Nato nel 1963 nel comune di Maisons-Laffitte, situato nel dipartimento degli Yvelines, vicino a Parigi, pubblica il suo primo fumetto, Secrets of the Dragonfly, all'età di 23 anni, nel 1986. Nel 1988 si trasferisce a Londra e incomincia a lavorare come animatore per la Richard Purdum studio. Nel 1992 scrive il testo per il fumetto fantascientifico The Bridge In Mud. Nel 1993 si trasferisce in Canada e tra il 1995 e il 1996 conclude la realizzazione del cortometraggio animato La vieille dame et les pigeons, la cui lavorazione aveva iniziato nel 1991. Il cortometraggio, prodotto dalla BBC, esce nel 1998 ed ottiene numerosi riconoscimenti internazionali, tra cui la candidatura al Premio Oscar per il miglior cortometraggio animato (battuto da Il gioco di Geri della Pixar).
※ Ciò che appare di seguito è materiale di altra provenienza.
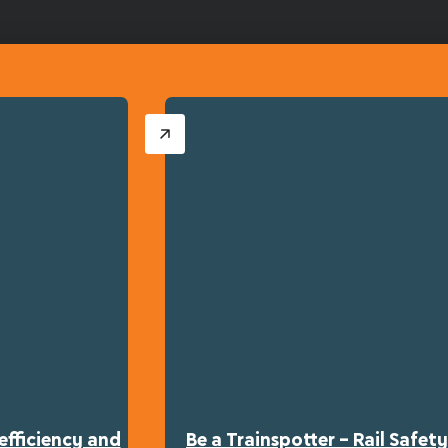
efficiency and
Be a Trainspotter – Rail Safe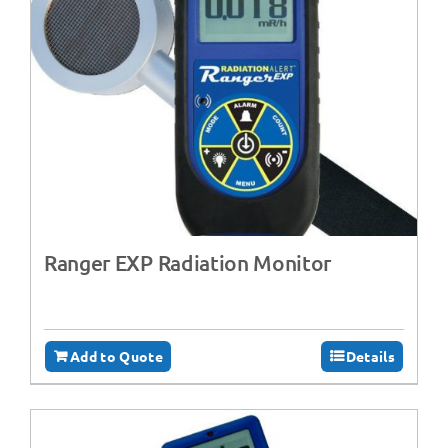
Ranger EXP Radiation Monitor
Add to Quote
Details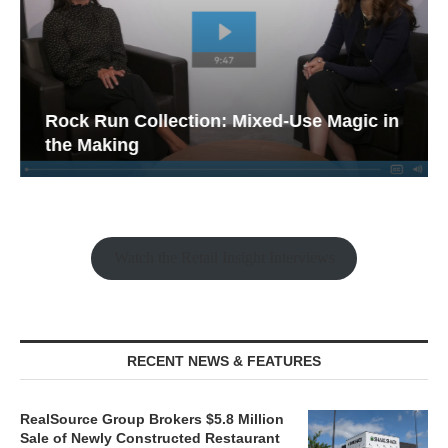
Rock Run Collection: Mixed-Use Magic in
the Making
Watch the Retail Insight Interviews
RECENT NEWS & FEATURES
RealSource Group Brokers $5.8 Million
Sale of Newly Constructed Restaurant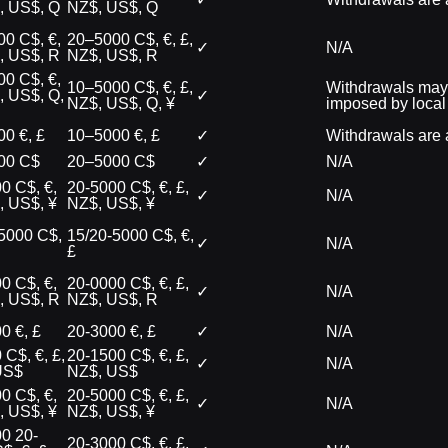
, US$, Q
NZ$, US$, Q
0 C$, €,
20–5000 C$, €, £,
✓
N/A
, US$, R
NZ$, US$, R
0 C$, €,
10–5000 C$, €, £,
Withdrawals may n
, US$, Q,
✓
NZ$, US$, Q, ¥
imposed by local
0 €, £
10–5000 €, £
✓
Withdrawals are a
00 C$
20–5000 C$
✓
N/A
0 C$, €,
20-5000 C$, €, £,
✓
N/A
, US$, ¥
NZ$, US$, ¥
5000 C$,
15/20-5000 C$, €,
✓
N/A
£
0 C$, €,
20-0000 C$, €, £,
✓
N/A
, US$, R
NZ$, US$, R
0 €, £
20-3000 €, £
✓
N/A
 C$, €, £,
20-1500 C$, €, £,
✓
N/A
US$
NZ$, US$
0 C$, €,
20-5000 C$, €, £,
✓
N/A
, US$, ¥
NZ$, US$, ¥
0 20-
20-3000 C$, €, £,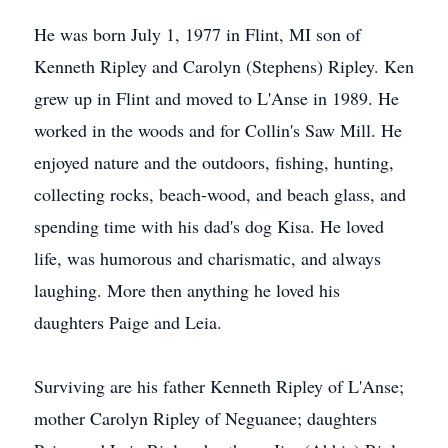
He was born July 1, 1977 in Flint, MI son of
Kenneth Ripley and Carolyn (Stephens) Ripley. Ken
grew up in Flint and moved to L'Anse in 1989. He
worked in the woods and for Collin's Saw Mill. He
enjoyed nature and the outdoors, fishing, hunting,
collecting rocks, beach-wood, and beach glass, and
spending time with his dad's dog Kisa. He loved
life, was humorous and charismatic, and always
laughing. More then anything he loved his
daughters Paige and Leia.
Surviving are his father Kenneth Ripley of L'Anse;
mother Carolyn Ripley of Neguanee; daughters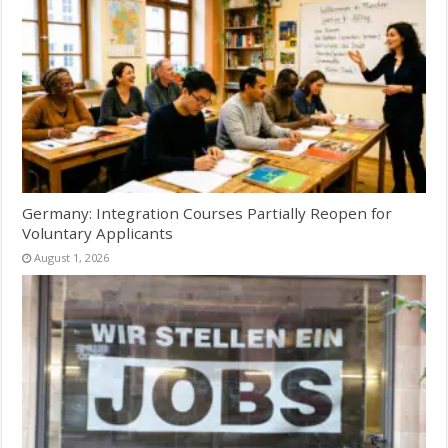
Germany: Integration Courses Partially Reopen for
Voluntary Applicants
August 1, 2026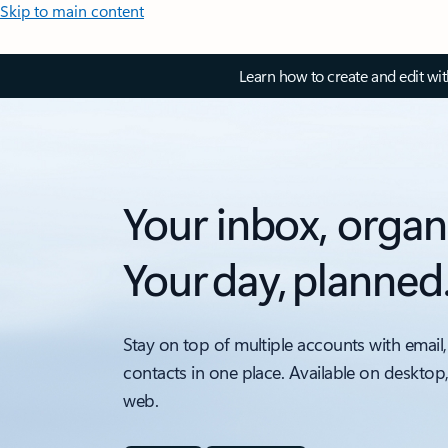
Skip to main content
Learn how to create and edit wi
Your inbox, organ
Your day, planned
Stay on top of multiple accounts with email,
contacts in one place. Available on desktop
web.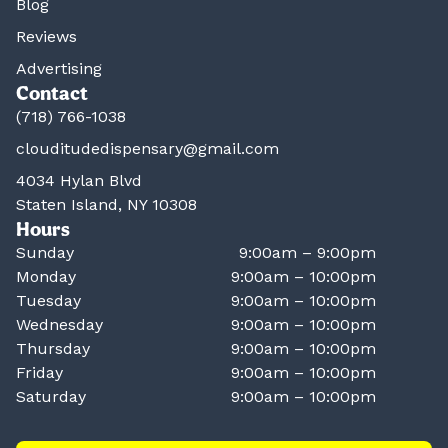
Blog
Reviews
Advertising
Contact
(718) 766-1038
clouditudedispensary@gmail.com
4034 Hylan Blvd
Staten Island, NY 10308
Hours
Sunday
9:00am – 9:00pm
Monday
9:00am – 10:00pm
Tuesday
9:00am – 10:00pm
Wednesday
9:00am – 10:00pm
Thursday
9:00am – 10:00pm
Friday
9:00am – 10:00pm
Saturday
9:00am – 10:00pm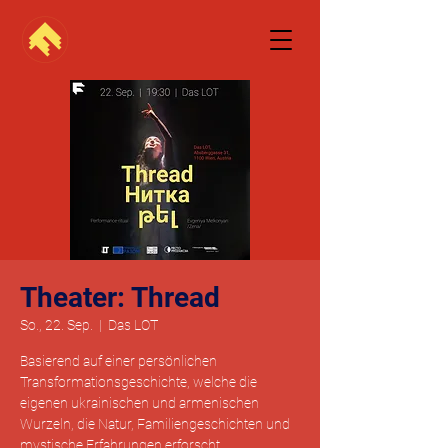
Theater: Thread
So., 22. Sep.
  |  
Das LOT
Basierend auf einer persönlichen
Transformationsgeschichte, welche die
eigenen ukrainischen und armenischen
Wurzeln, die Natur, Familiengeschichten und
mystische Erfahrungen erforscht.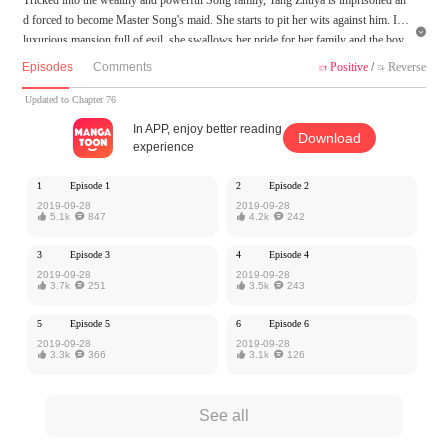
d forced to become Master Song's maid. She starts to pit her wits against him. In a

luxurious mansion full of evil, she swallows her pride for her family and the boy
she admires and acts cautiously, yet can't escape the unique torment of the devil. S
Episodes
Comments
Positive
/
Reverse


he didn't understand why he, a total stranger, would treat her this way. She was ju
st a well-behaved little girl...
Updated to Chapter 76
In APP, enjoy better reading
Download
MangaToon got authorization from Yoolook Culture to publish this work, the cont
experience
ent is the author's own point of view, and does not represent the stand of MangaT
oon.
1
Episode 1
2
Episode 2
2019-09-28
2019-09-28

5.1k

847

4.2k

242
3
Episode 3
4
Episode 4
2019-09-28
2019-09-28

3.7k

251

3.5k

243
5
Episode 5
6
Episode 6
2019-09-28
2019-09-28

3.3k

366

3.1k

126
See all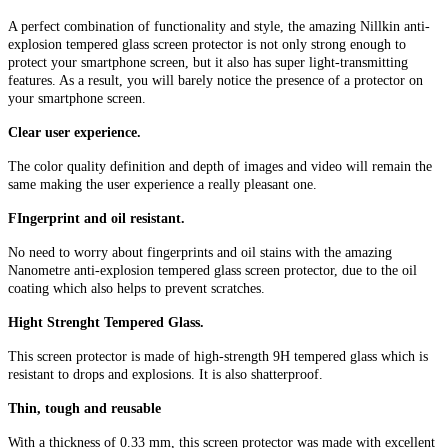
A perfect combination of functionality and style, the amazing Nillkin anti-
explosion tempered glass screen protector is not only strong enough to
protect your smartphone screen, but it also has super light-transmitting
features. As a result, you will barely notice the presence of a protector on
your smartphone screen.
Clear user experience.
The color quality definition and depth of images and video will remain the
same making the user experience a really pleasant one.
FIngerprint and oil resistant.
No need to worry about fingerprints and oil stains with the amazing
Nanometre anti-explosion tempered glass screen protector, due to the oil
coating which also helps to prevent scratches.
Hight Strenght Tempered Glass.
This screen protector is made of high-strength 9H tempered glass which is
resistant to drops and explosions. It is also shatterproof.
Thin, tough and reusable
With a thickness of 0.33 mm, this screen protector was made with excellent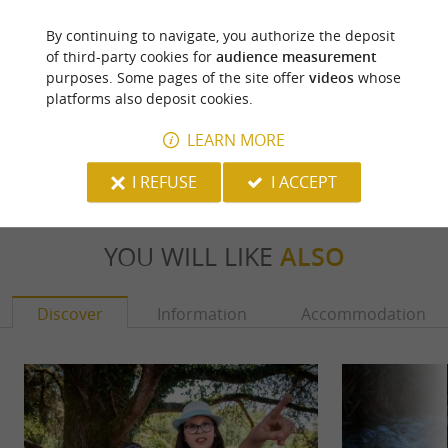
By continuing to navigate, you authorize the deposit
Laàs - Henri IV
of third-party cookies for
audience measurement
purposes. Some pages of the site offer
videos
whose
platforms also deposit cookies.
72 m - Laàs
5,5 km 
LEARN MORE
I REFUSE
I ACCEPT
YOU WILL LIKE
ALSO
Discover
Information
Accommodation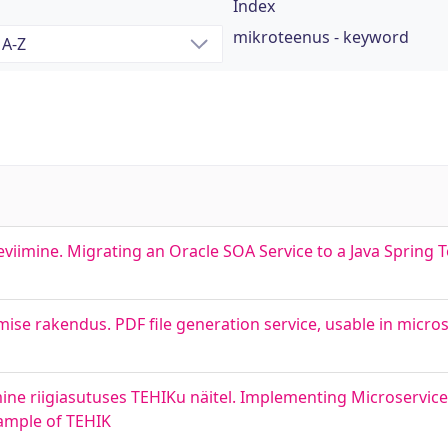
Index
mikroteenus - keyword
eviimine. Migrating an Oracle SOA Service to a Java Spring 
se rakendus. PDF file generation service, usable in micros
ine riigiasutuses TEHIKu näitel. Implementing Microservic
xample of TEHIK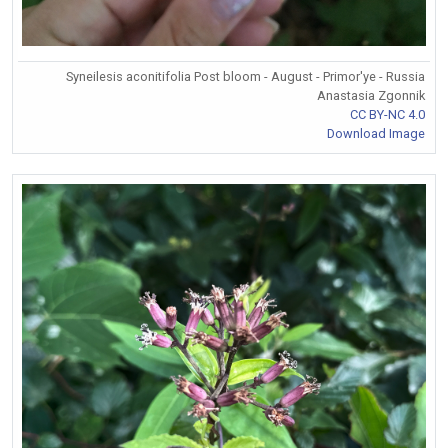
Syneilesis aconitifolia Post bloom - August - Primor'ye - Russia
Anastasia Zgonnik
CC BY-NC 4.0
Download Image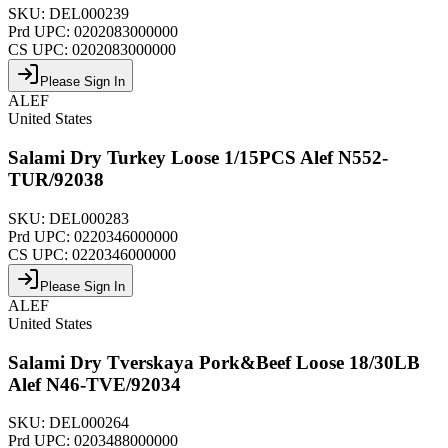
SKU:
DEL000239
Prd UPC:
0202083000000
CS UPC:
0202083000000
Please Sign In
ALEF
United States
Salami Dry Turkey Loose 1/15PCS Alef N552-
TUR/92038
SKU:
DEL000283
Prd UPC:
0220346000000
CS UPC:
0220346000000
Please Sign In
ALEF
United States
Salami Dry Tverskaya Pork&Beef Loose 18/30LB
Alef N46-TVE/92034
SKU:
DEL000264
Prd UPC:
0203488000000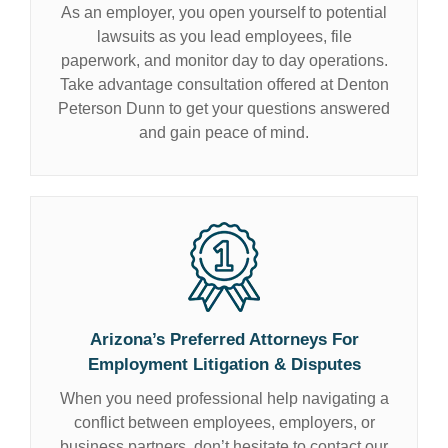
As an employer, you open yourself to potential
lawsuits as you lead employees, file
paperwork, and monitor day to day operations.
Take advantage consultation offered at Denton
Peterson Dunn to get your questions answered
and gain peace of mind.
Arizona’s Preferred Attorneys For
Employment Litigation
& Disputes
When you need professional help navigating a
conflict between employees, employers, or
business partners, don’t hesitate to contact our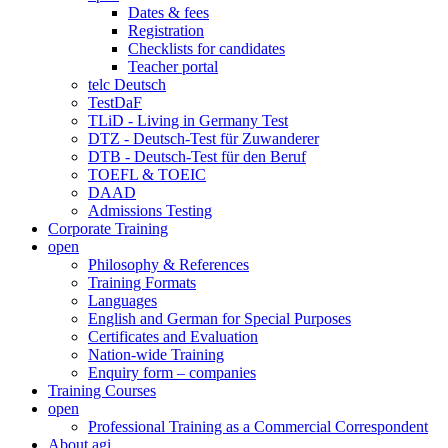
Dates & fees
Registration
Checklists for candidates
Teacher portal
telc Deutsch
TestDaF
TLiD - Living in Germany Test
DTZ - Deutsch-Test für Zuwanderer
DTB - Deutsch-Test für den Beruf
TOEFL & TOEIC
DAAD
Admissions Testing
Corporate Training
open
Philosophy & References
Training Formats
Languages
English and German for Special Purposes
Certificates and Evaluation
Nation-wide Training
Enquiry form – companies
Training Courses
open
Professional Training as a Commercial Correspondent
About agi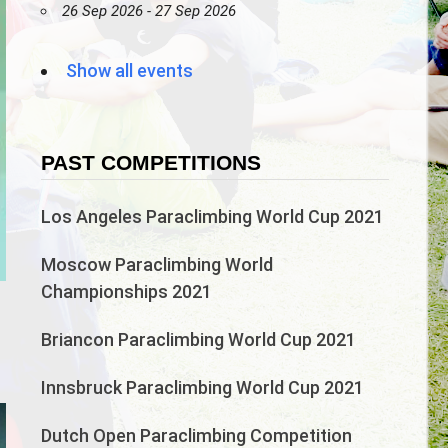
26 Sep 2026 - 27 Sep 2026
Show all events
PAST COMPETITIONS
Los Angeles Paraclimbing World Cup 2021
Moscow Paraclimbing World
Championships 2021
n
Briancon Paraclimbing World Cup 2021
Innsbruck Paraclimbing World Cup 2021
Dutch Open Paraclimbing Competition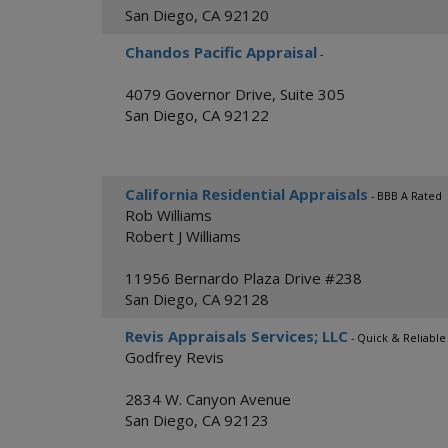
San Diego
,
CA
92120
Chandos Pacific Appraisal
-
4079 Governor Drive, Suite 305
San Diego
,
CA
92122
California Residential Appraisals
- BBB A Rated
Rob Williams
Robert J Williams
11956 Bernardo Plaza Drive #238
San Diego
,
CA
92128
Revis Appraisals Services; LLC
- Quick & Reliable
Godfrey Revis
2834 W. Canyon Avenue
San Diego
,
CA
92123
Nel 2003 realizza il suo primo lungometraggio, Appuntamento a Belleville (Les triplettes de Belleville), che ottiene un grande successo di pubblico e critica sia in patria (candidato ai Premi César 2004 come miglior film e miglior opera prima, vince il premio per la miglior musica; vincitore del Premio Lumière per il miglior film) che all'estero (due nomination ai Premi Oscar 2004 per il miglior film animato e la miglior canzone; candidato come miglior film straniero ai BAFTA, ai British Independent Film Awards e agli Independent Spirit Awards). A distanza di sette anni, nel 2010, esce la sua opera seconda, L'illusionista. Nel 2013 esce il suo primo lungometraggio in live action, Attila Marcel, presentato al Toronto International Film Festival. Attualmente è al lavoro sul suo nuovo titolo, Swing Popa Swing, prequel di Appuntamento a Belleville. A maggio 2016 su IMDB, è riportato che il suo nuovo film sarà The Thousand Miles, un film live e di animazione prodotto da Demian Gregory, per come lo stesso Chomet ha dichiarato: "La mia visione creativa è stata costantemente alimentata da due straordinari registi: Jacques Tati e . Con L'Illusionista, ho avuto l'opportunità di esplorare il mio amore per l'opera di Tati. Ora con The Thousand Miles, posso fare lo stesso con il magico mondo di Fellini".